Subotic Dragan R, Mandaric Dragan V, Eminovic Tatjana M, Gajic Milan M, Mujovic Natasa M, Atanasijadis Nikola D, Dzeletovic Predrag P, Andric Ljiljana D, Bulajic Branka M, Dimitrijevic Ivan D, Sobic Dragana P
Institute for Lung Diseases, Clinical Center of Serbia, Belgrade, Serbia.
J Thorac Cardiovasc Surg. 2007 Nov;134(5):1292-9. doi: 10.1016/j.jtcvs.2007.07.038.
Recent data have suggested that there is a flexibility of borderline values of lung function tests in allowing safe lung resection.

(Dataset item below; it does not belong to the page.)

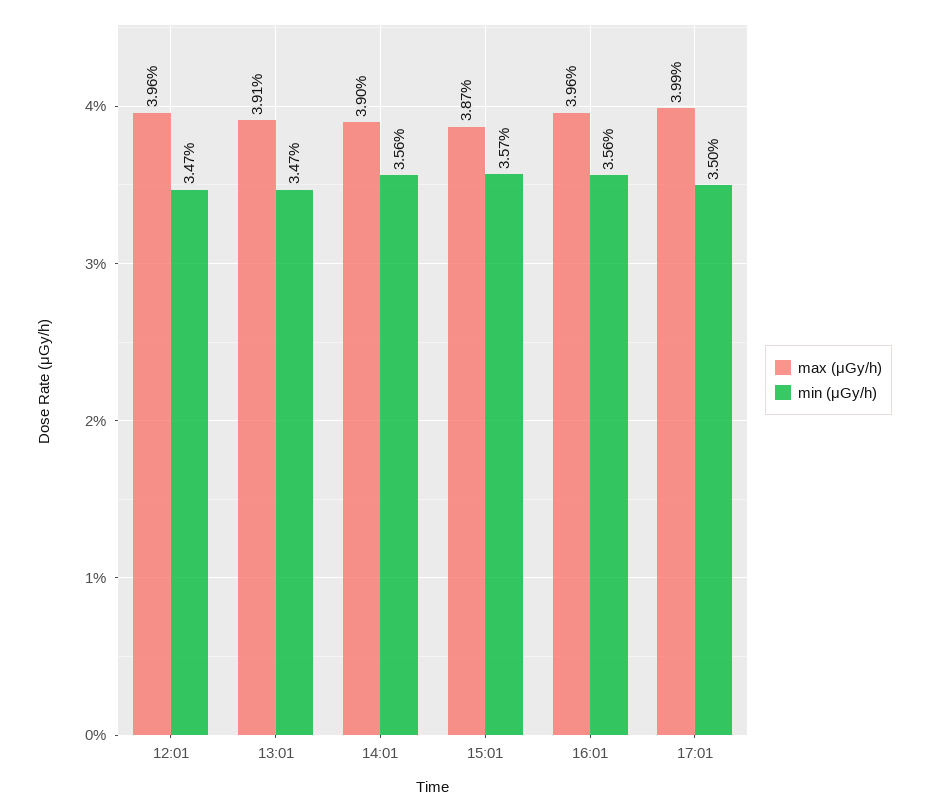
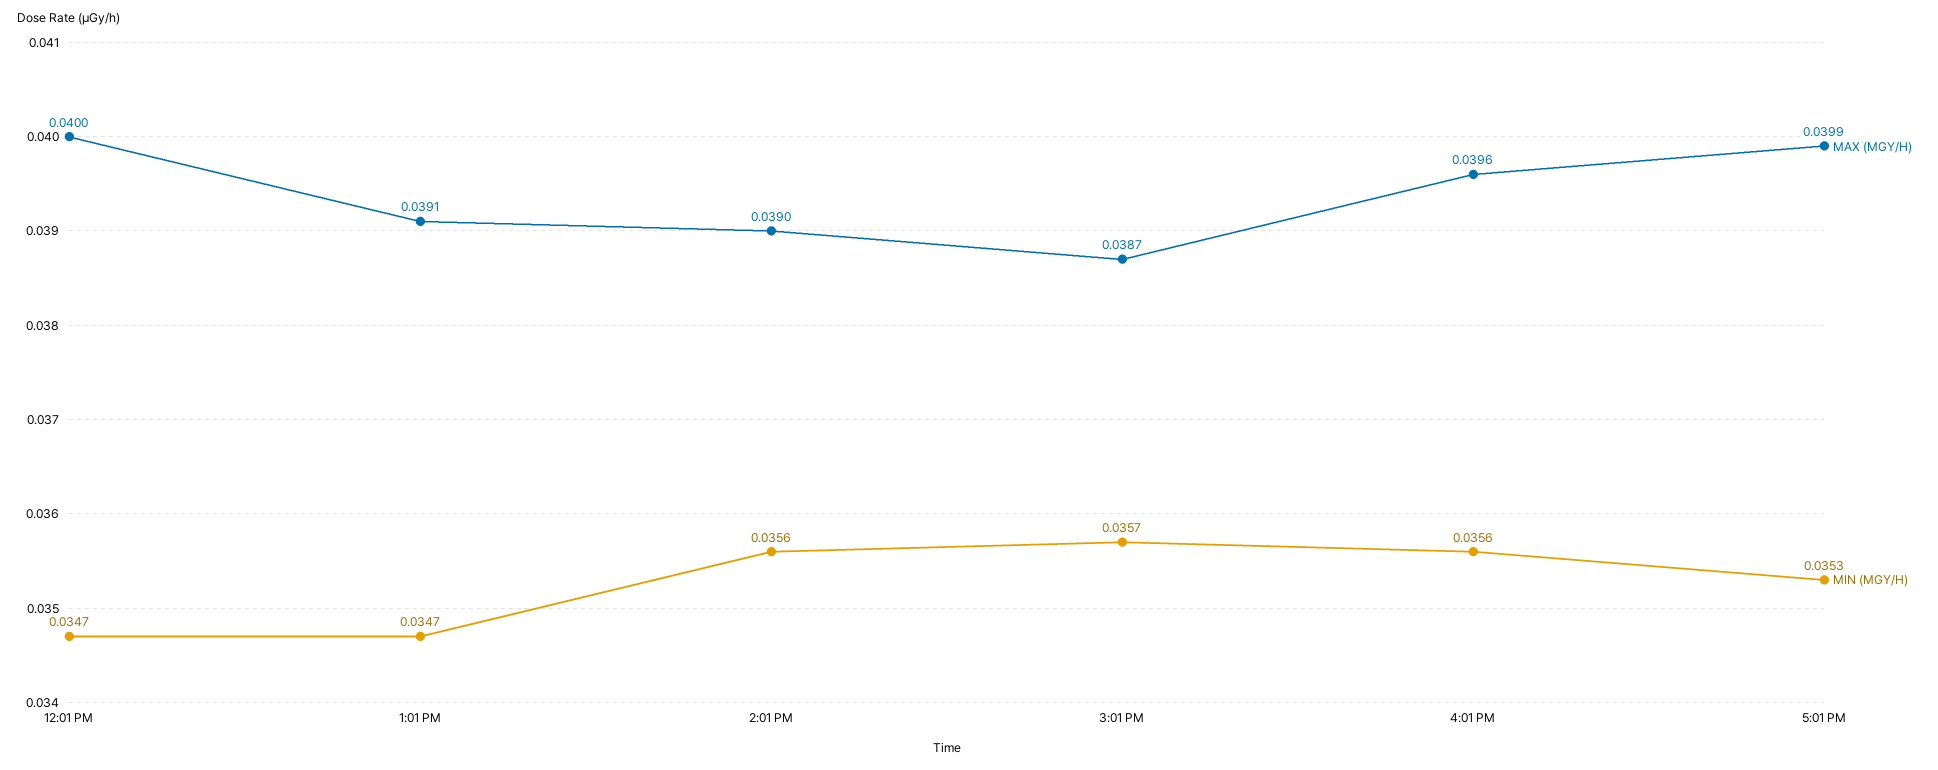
max (μGy/h), 12:01: 0.0396 -> 0.04
min (μGy/h), 17:01: 0.035 -> 0.0353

The aim of this study was to assess the pattern of postoperative lung function change in patients with chronic obstructive pulmonary disease compared with that of patients with normal lung function, and to compare the operative morbidity and mortality between these groups.
The study included 35 patients with chronic obstructive pulmonary disease and a control group of 47 patients with normal lung function who underwent lung resection for non-small cell lung cancer. The percent changes of lung function parameters after lung resection and operative morbidity and mortality were compared between groups.

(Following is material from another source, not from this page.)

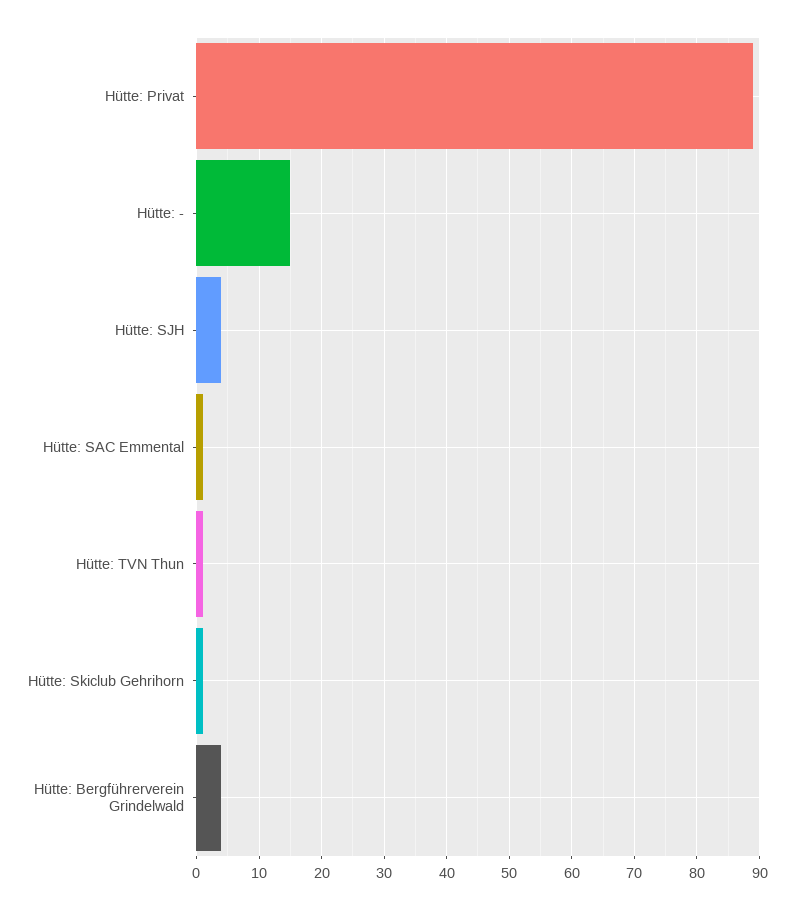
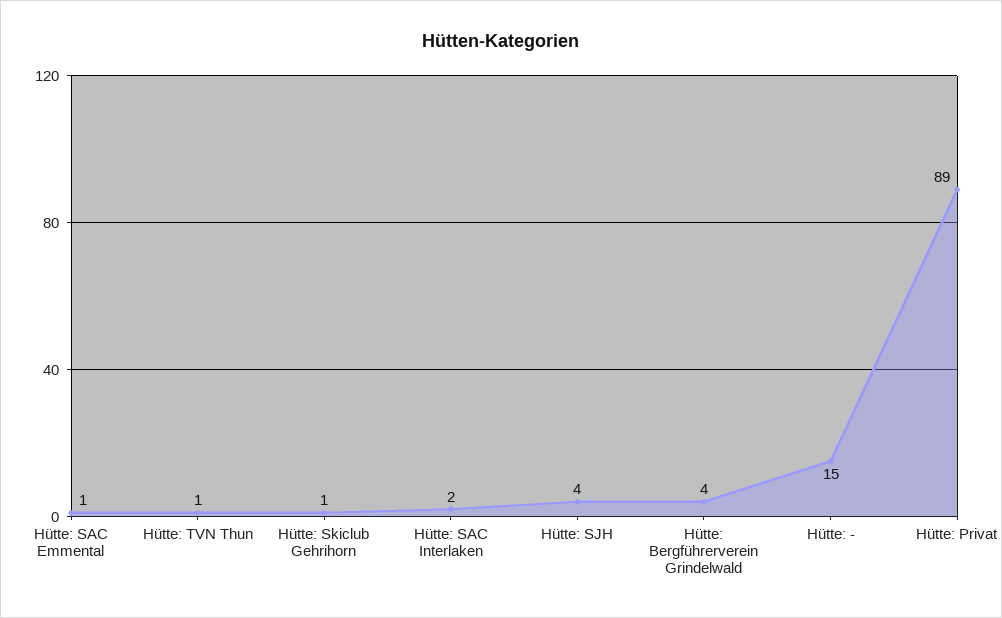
Hütte: SAC Interlaken: none -> 2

The mean postoperative loss in forced expiratory volume in the 1st second was significantly less in patients with chronic obstructive pulmonary disease who underwent lobectomy compared with that of patients with normal lung function (11.88% vs 24.6%, P < .05); forced expiratory flows at low lung volumes (50% and 25%) improved in patients who underwent lobectomy. The lung function change after pneumonectomy followed the same trend as that after lobectomy. In patients with chronic obstructive pulmonary disease, forced expiratory volume in the 1st second and small airways function significantly improved after preoperative bronchodilator therapy. In the group with chronic obstructive pulmonary disease, operative mortality was 0 and operative morbidity was 51.43%.
Because the pattern of lung function change is different in patients with chronic obstructive pulmonary disease compared with that of patients with normal lung function, surgery can be offered to carefully selected patients with lung cancer, even in the presence of severely limited lung function.
近期数据表明,肺功能测试的临界值在允许安全的肺切除方面具有一定灵活性。本研究的目的是评估慢性阻塞性肺疾病患者与肺功能正常患者术后肺功能变化的模式,并比较两组之间的手术并发症和死亡率。
该研究纳入了35例慢性阻塞性肺疾病患者和47例肺功能正常的对照组患者,他们均因非小细胞肺癌接受了肺切除术。比较了两组患者肺切除术后肺功能参数的百分比变化以及手术并发症和死亡率。
与肺功能正常的患者相比,接受肺叶切除术的慢性阻塞性肺疾病患者术后第1秒用力呼气量的平均损失明显更少(11.88%对24.6%,P <.05);接受肺叶切除术的患者低肺容量(50%和25%)时的用力呼气流量有所改善。全肺切除术后的肺功能变化与肺叶切除术后的趋势相同。在慢性阻塞性肺疾病患者中,术前使用支气管扩张剂治疗后,第1秒用力呼气量和小气道功能明显改善。在慢性阻塞性肺疾病组中,手术死亡率为0,手术并发症发生率为51.43%。
由于慢性阻塞性肺疾病患者与肺功能正常患者的肺功能变化模式不同,即使在肺功能严重受限的情况下,也可以为精心挑选的肺癌患者提供手术治疗。